[Dataset entries]
»»

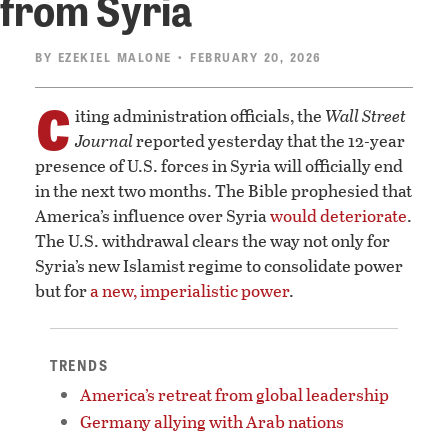
from Syria
BY
EZEKIEL MALONE
• FEBRUARY 20, 2026
C
iting administration officials, the
Wall Street
Journal
reported yesterday that the 12-year
presence of U.S. forces in Syria will officially end
in the next two months. The Bible prophesied that
America’s influence over Syria
would deteriorate
.
The U.S. withdrawal clears the way not only for
Syria’s new Islamist regime to consolidate power
but for
a new, imperialistic power
.
TRENDS
America’s retreat from global leadership
Germany allying with Arab nations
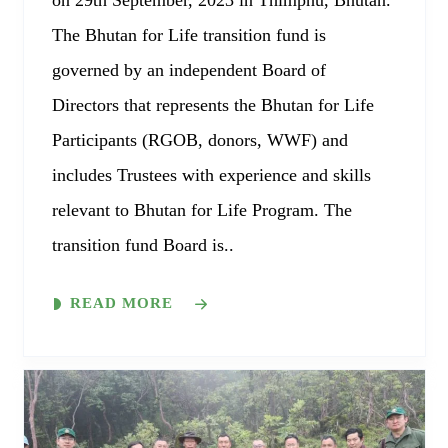
on 29th September, 2023 in Thimphu, Bhutan.
The Bhutan for Life transition fund is
governed by an independent Board of
Directors that represents the Bhutan for Life
Participants (RGOB, donors, WWF) and
includes Trustees with experience and skills
relevant to Bhutan for Life Program. The
transition fund Board is..
READ MORE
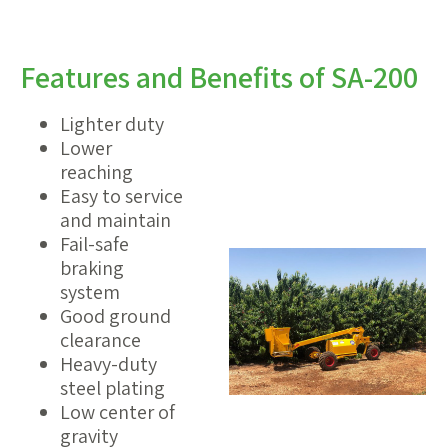
Features and Benefits of SA-200
Lighter duty
Lower
reaching
Easy to service
and maintain
Fail-safe
braking
system
Good ground
clearance
Heavy-duty
steel plating
Low center of
gravity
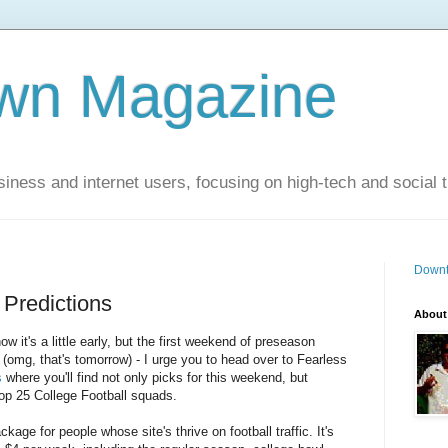
wn Magazine
siness and internet users, focusing on high-tech and social 
Downt
 Predictions
About
now it's a little early, but the first weekend of preseason
omg, that's tomorrow) - I urge you to head over to Fearless
s
where you'll find not only picks for this weekend, but
op 25 College Football squads.
kage for people whose site's thrive on football traffic. It's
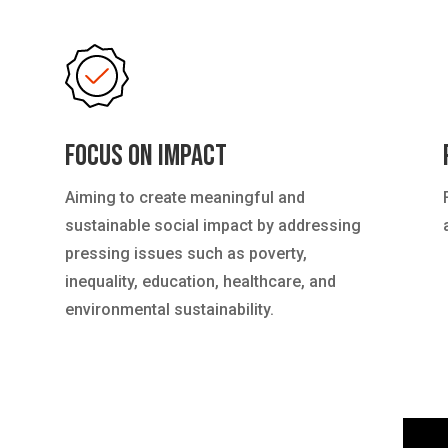
Focus on Impact
Aiming to create meaningful and
sustainable social impact by addressing
pressing issues such as poverty,
inequality, education, healthcare, and
environmental sustainability.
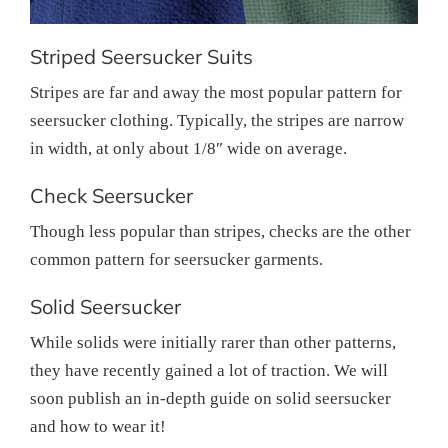
Striped Seersucker Suits
Stripes are far and away the most popular pattern for
seersucker clothing. Typically, the stripes are narrow
in width, at only about 1/8″ wide on average.
Check Seersucker
Though less popular than stripes, checks are the other
common pattern for seersucker garments.
Solid Seersucker
While solids were initially rarer than other patterns,
they have recently gained a lot of traction. We will
soon publish an in-depth guide on solid seersucker
and how to wear it!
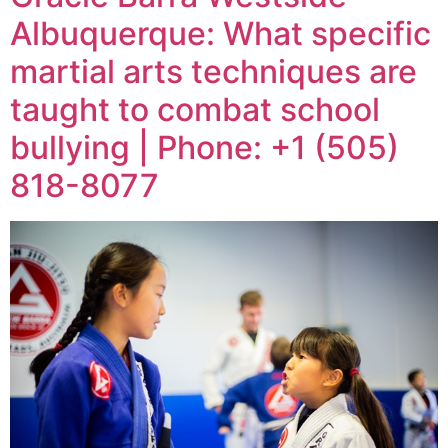
Albuquerque: What specific
martial arts techniques are
taught to combat school
bullying | Phone: +1 (505)
818-8077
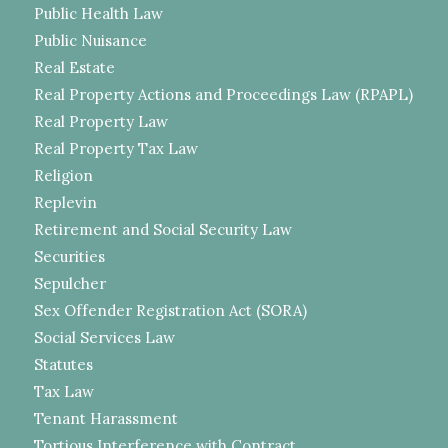
Public Health Law
Public Nuisance
Real Estate
Real Property Actions and Proceedings Law (RPAPL)
Real Property Law
Real Property Tax Law
Religion
Replevin
Retirement and Social Security Law
Securities
Sepulcher
Sex Offender Registration Act (SORA)
Social Services Law
Statutes
Tax Law
Tenant Harassment
Tortious Interference with Contract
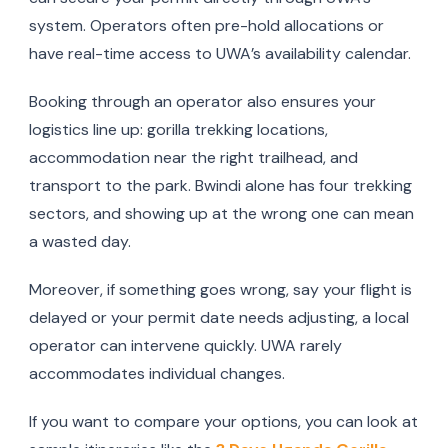
system. Operators often pre-hold allocations or
have real-time access to UWA’s availability calendar.
Booking through an operator also ensures your
logistics line up: gorilla trekking locations,
accommodation near the right trailhead, and
transport to the park. Bwindi alone has four trekking
sectors, and showing up at the wrong one can mean
a wasted day.
Moreover, if something goes wrong, say your flight is
delayed or your permit date needs adjusting, a local
operator can intervene quickly. UWA rarely
accommodates individual changes.
If you want to compare your options, you can look at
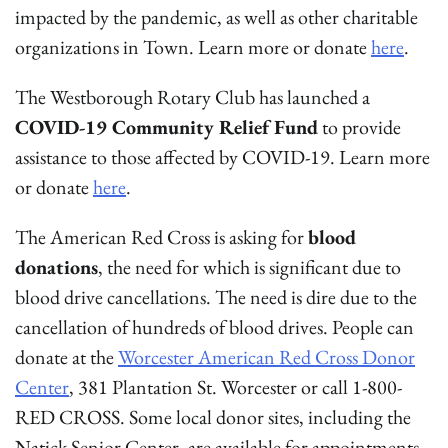
impacted by the pandemic, as well as other charitable
organizations in Town. Learn more or donate
here
.
The Westborough Rotary Club has launched a
COVID-19 Community Relief Fund
to provide
assistance to those affected by COVID-19. Learn more
or donate
here
.
The American Red Cross is asking for
blood
donations
, the need for which is significant due to
blood drive cancellations. The need is dire due to the
cancellation of hundreds of blood drives. People can
donate at the
Worcester American Red Cross Donor
Center
, 381 Plantation St. Worcester or call 1-800-
RED CROSS. Some local donor sites, including the
Natick Senior Center, are available for appointments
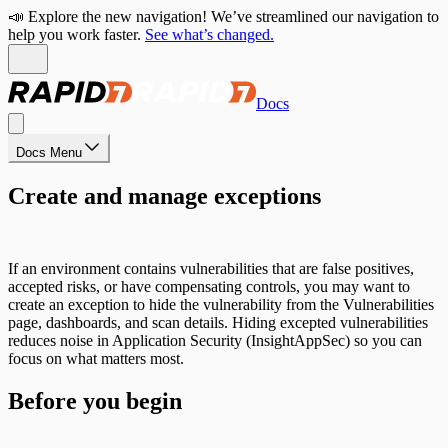
📣 Explore the new navigation! We’ve streamlined our navigation to
help you work faster.
See what’s changed.
Docs
Docs Menu
Create and manage exceptions
If an environment contains vulnerabilities that are false positives,
accepted risks, or have compensating controls, you may want to
create an exception to hide the vulnerability from the Vulnerabilities
page, dashboards, and scan details. Hiding excepted vulnerabilities
reduces noise in Application Security (InsightAppSec) so you can
focus on what matters most.
Before you begin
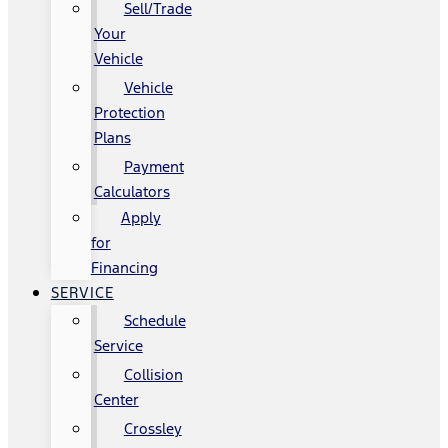
Sell/Trade
Your
Vehicle
Vehicle
Protection
Plans
Payment
Calculators
Apply
for
Financing
SERVICE
Schedule
Service
Collision
Center
Crossley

««

TASK DESCRIPTION: Return the opening line of the data above and every line after it up to and including the line that holds "Check Seersucker"; pictures stay out.

RESPONSE TO THE EXERCISE:
from Syria
BY
EZEKIEL MALONE
• FEBRUARY 20, 2026
C
iting administration officials, the
Wall Street
Journal
reported yesterday that the 12-year
presence of U.S. forces in Syria will officially end
in the next two months. The Bible prophesied that
America’s influence over Syria
would deteriorate
.
The U.S. withdrawal clears the way not only for
Syria’s new Islamist regime to consolidate power
but for
a new, imperialistic power
.
TRENDS
America’s retreat from global leadership
Germany allying with Arab nations
on 29th September, 2023 in Thimphu, Bhutan.
The Bhutan for Life transition fund is
governed by an independent Board of
Directors that represents the Bhutan for Life
Participants (RGOB, donors, WWF) and
includes Trustees with experience and skills
relevant to Bhutan for Life Program. The
transition fund Board is..
READ MORE
Features and Benefits of SA-200
Lighter duty
Lower
reaching
Easy to service
and maintain
Fail-safe
braking
system
Good ground
clearance
Heavy-duty
steel plating
Low center of
gravity
wn Magazine
siness and internet users, focusing on high-tech and social 
Downt
 Predictions
About
now it's a little early, but the first weekend of preseason
omg, that's tomorrow) - I urge you to head over to Fearless
s
where you'll find not only picks for this weekend, but
op 25 College Football squads.
kage for people whose site's thrive on football traffic. It's
Focus on Impact
Aiming to create meaningful and
sustainable social impact by addressing
pressing issues such as poverty,
inequality, education, healthcare, and
environmental sustainability.
Striped Seersucker Suits
Stripes are far and away the most popular pattern for
seersucker clothing. Typically, the stripes are narrow
in width, at only about 1/8″ wide on average.
Check Seersucker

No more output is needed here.